The home side, then, are well on top. However, the unpredictable nature of
the pitch has made batting a less than perfect science and Northerns are by no
means out of this match.
Border replied to Northerns' first innings of 190 with 236. The visitors
then crashed to a second innings total of 150, leaving Border a victory
target of 105, and the home side were 10 for one at the close.
Border resumed on 114 for five and Northerns must have smelt blood when
Laden Gamiet was caught behind for 18 off the fifth ball of the day,
delivered by Greg Smith.
With Pieter Strydom, Gamiet added 42 runs in the most steady partnership of
the innings up to that point and the breakthrough seemed to snuff out
Border's hopes of taking a first innings lead.
However, Strydom found in Vasbert Drakes a reliable partner and they
frustrated the visitors until midway through the morning session when
Strydom tamely succumbed to the slip cordon off the bowling of David
Townsend.
The Border skipper's typically gutsy innings of 86 began with his team
teetering on 47 for four, and it encompassed three hours, 126 balls and 14
fours.
Strydom's dismissal made it 188 for seven, and the tail did well to wring
another 48 runs out of the innings, which ended three overs before lunch.

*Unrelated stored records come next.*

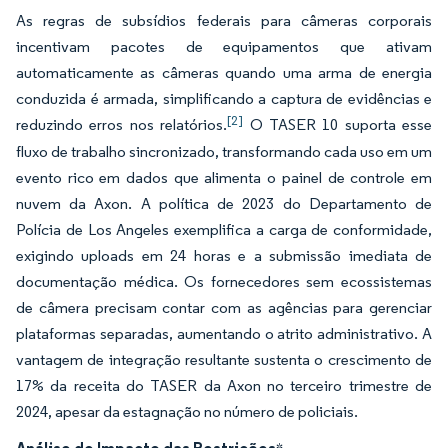
As regras de subsídios federais para câmeras corporais
incentivam pacotes de equipamentos que ativam
automaticamente as câmeras quando uma arma de energia
conduzida é armada, simplificando a captura de evidências e
[2]
reduzindo erros nos relatórios.
O TASER 10 suporta esse
fluxo de trabalho sincronizado, transformando cada uso em um
evento rico em dados que alimenta o painel de controle em
nuvem da Axon. A política de 2023 do Departamento de
Polícia de Los Angeles exemplifica a carga de conformidade,
exigindo uploads em 24 horas e a submissão imediata de
documentação médica. Os fornecedores sem ecossistemas
de câmera precisam contar com as agências para gerenciar
plataformas separadas, aumentando o atrito administrativo. A
vantagem de integração resultante sustenta o crescimento de
17% da receita do TASER da Axon no terceiro trimestre de
2024, apesar da estagnação no número de policiais.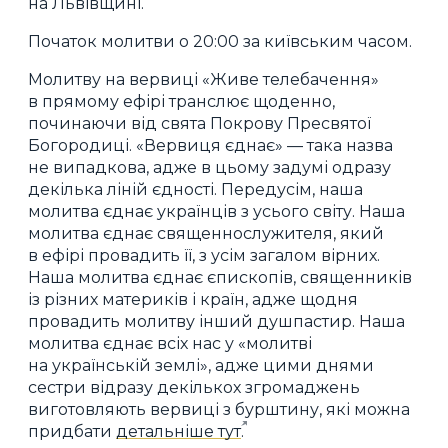
на Львівщині.
Початок молитви о 20:00 за київським часом.
Молитву на вервиці «Живе телебачення»
в прямому ефірі транслює щоденно,
починаючи від свята Покрову Пресвятої
Богородиці. «Вервиця єднає» — така назва
не випадкова, адже в цьому задумі одразу
декілька ліній єдності. Передусім, наша
молитва єднає українців з усього світу. Наша
молитва єднає священнослужителя, який
в ефірі провадить її, з усім загалом вірних.
Наша молитва єднає єпископів, священників
із різних материків і країн, адже щодня
провадить молитву інший душпастир. Наша
молитва єднає всіх нас у «молитві
на українській землі», адже цими днями
сестри відразу декількох згромаджень
виготовляють вервиці з бурштину, які можна
придбати
детальніше тут
.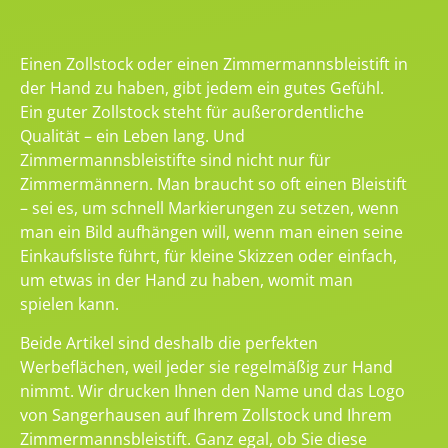
Einen Zollstock oder einen Zimmermannsbleistift in
der Hand zu haben, gibt jedem ein gutes Gefühl.
Ein guter Zollstock steht für außerordentliche
Qualität – ein Leben lang. Und
Zimmermannsbleistifte sind nicht nur für
Zimmermännern. Man braucht so oft einen Bleistift
– sei es, um schnell Markierungen zu setzen, wenn
man ein Bild aufhängen will, wenn man einen seine
Einkaufsliste führt, für kleine Skizzen oder einfach,
um etwas in der Hand zu haben, womit man
spielen kann.
Beide Artikel sind deshalb die perfekten
Werbeflächen, weil jeder sie regelmäßig zur Hand
nimmt. Wir drucken Ihnen den Name und das Logo
von Sangerhausen auf Ihrem Zollstock und Ihrem
Zimmermannsbleistift. Ganz egal, ob Sie diese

Drakes was ninth out for 35, while Geoff Love helped him put on 31 useful
runs for the eighth wicket.
Gerald Dros dismissed Love and Drakes in the space of three deliveries but
Northerns' most impressive bowler was Townsend, who kept it tight and let
the pitch do the rest in taking five for 49.

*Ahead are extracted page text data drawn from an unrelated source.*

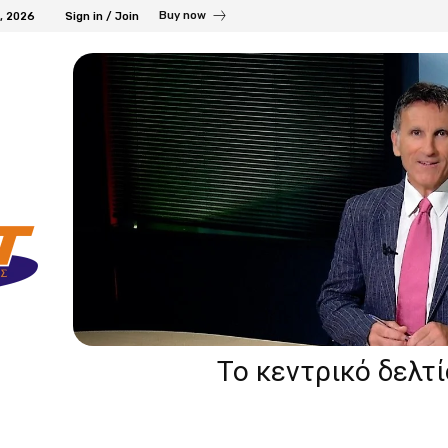
Buy now
7, 2026
Sign in / Join
Το κεντρικό δελτ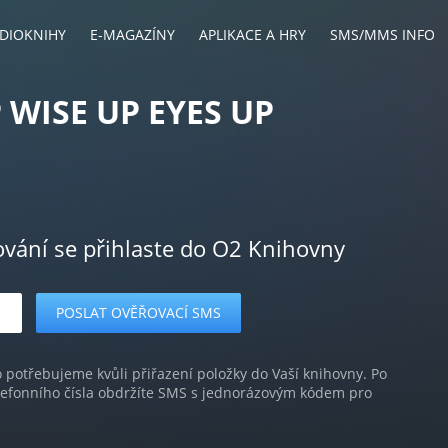
DIOKNIHY
E-MAGAZÍNY
APLIKACE A HRY
SMS/MMS INFO
P WISE UP EYES UP
ování se přihlaste do O2 Knihovny
o potřebujeme kvůli přiřazení položky do Vaší knihovny. Po
lefonního čísla obdržíte SMS s jednorázovým kódem pro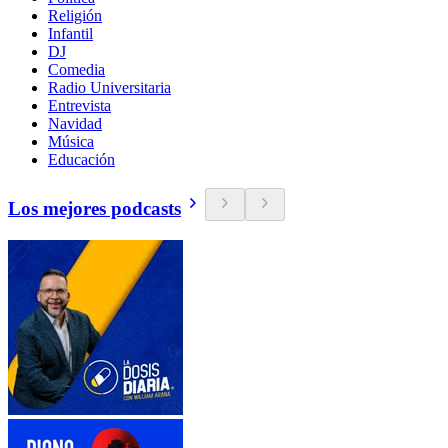
Religión
Infantil
DJ
Comedia
Radio Universitaria
Entrevista
Navidad
Música
Educación
Los mejores podcasts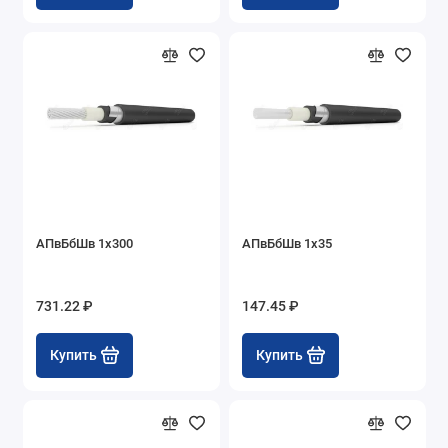
АПвБбШв 1х300
АПвБбШв 1х35
731.22 ₽
147.45 ₽
Купить
Купить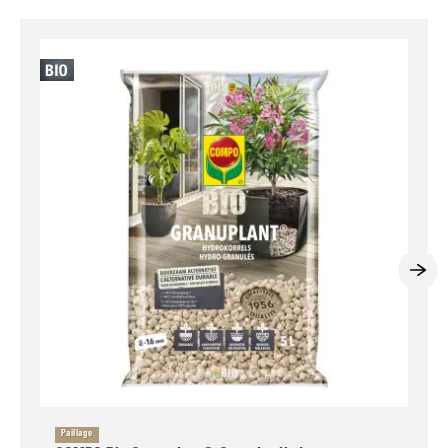
Paillage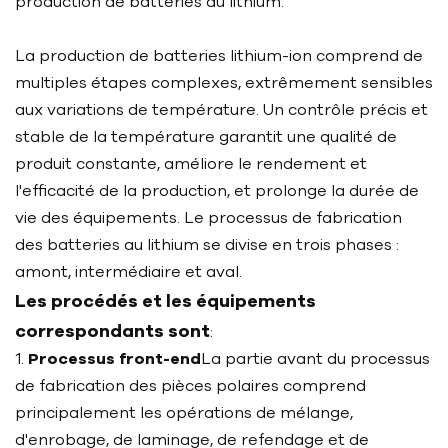
production de batteries au lithium.
La production de batteries lithium-ion comprend de
multiples étapes complexes, extrêmement sensibles
aux variations de température. Un contrôle précis et
stable de la température garantit une qualité de
produit constante, améliore le rendement et
l'efficacité de la production, et prolonge la durée de
vie des équipements. Le processus de fabrication
des batteries au lithium se divise en trois phases :
amont, intermédiaire et aval.
Les procédés et les équipements
correspondants sont
:
1.
Processus front-end
La partie avant du processus
de fabrication des pièces polaires comprend
principalement les opérations de mélange,
d'enrobage, de laminage, de refendage et de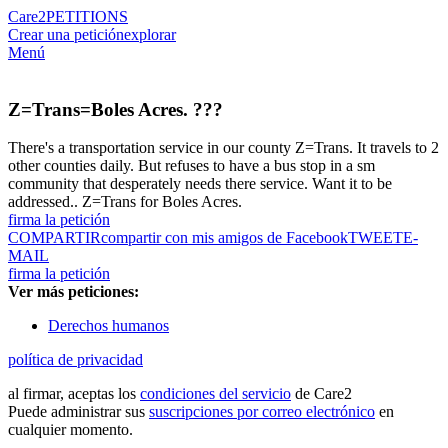
Care2
PETITIONS
Crear una petición
explorar
Menú
Z=Trans=Boles Acres. ???
There's a transportation service in our county Z=Trans. It travels to 2
other counties daily. But refuses to have a bus stop in a sm
community that desperately needs there service. Want it to be
addressed.. Z=Trans for Boles Acres.
firma la petición
COMPARTIR
compartir con mis amigos de Facebook
TWEET
E-
MAIL
firma la petición
Ver más peticiones:
Derechos humanos
política de privacidad
al firmar, aceptas los
condiciones del servicio
de Care2
Puede administrar sus
suscripciones por correo electrónico
en
cualquier momento.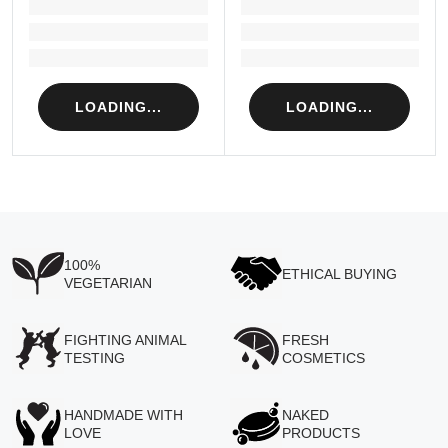
LOADING...
LOADING...
Loading...
Loading...
Loading...
Loading...
LOADING...
LOADING...
100%
ETHICAL BUYING
VEGETARIAN
FIGHTING ANIMAL
FRESH
TESTING
COSMETICS
HANDMADE WITH
NAKED
LOVE
PRODUCTS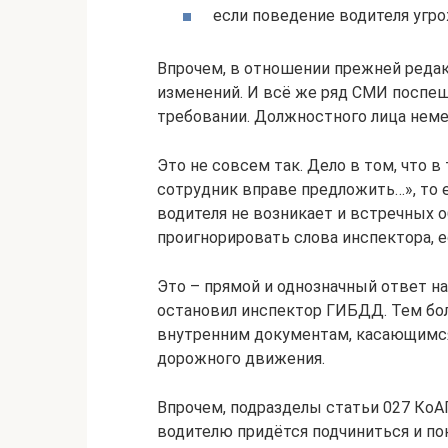
если поведение водителя угро
Впрочем, в отношении прежней редак
изменений. И всё же ряд СМИ поспеши
требовании. Должностного лица нем
Это не совсем так. Дело в том, что 
сотрудник вправе предложить…», то ес
водителя не возникает и встречных 
проигнорировать слова инспектора, 
Это – прямой и однозначный ответ на
остановил инспектор ГИБДД. Тем бол
внутренним документам, касающимся
дорожного движения.
Впрочем, подразделы статьи 027 КоА
водителю придётся подчиниться и по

Northerns, then, began their second innings with a deficit of 46 runs, and
slipped further into trouble when Drakes removed Johan Myburgh and Martin
van Jaarsveld with consecutive deliveries in the 14th over.
The West Indian trapped opener Myburgh in front for 11 before having Van
Jaarsveld caught behind by wicketkeeper Mark Boucher.
Drakes proved his immense worth to Border for the umpteenth time by also
dismissing Jacques Rudolph and Neil McKenzie to claim the scalps of
Northerns' entire top four in taking four for 35.
He bowled McKenzie for 24 to reduce the visitors to 83 for five, perhaps the
point of no return for a team which went to tea on 69 for two and lost their
last eight wickets for 81 runs.
Border bowled well, but Northerns caused most of their own misery by playing
expansively when circumspection was called for.
Piet Botha was caught at short leg off Smith for eight with what became the
last ball of the day's play, leaving Craig Sugden not out on one.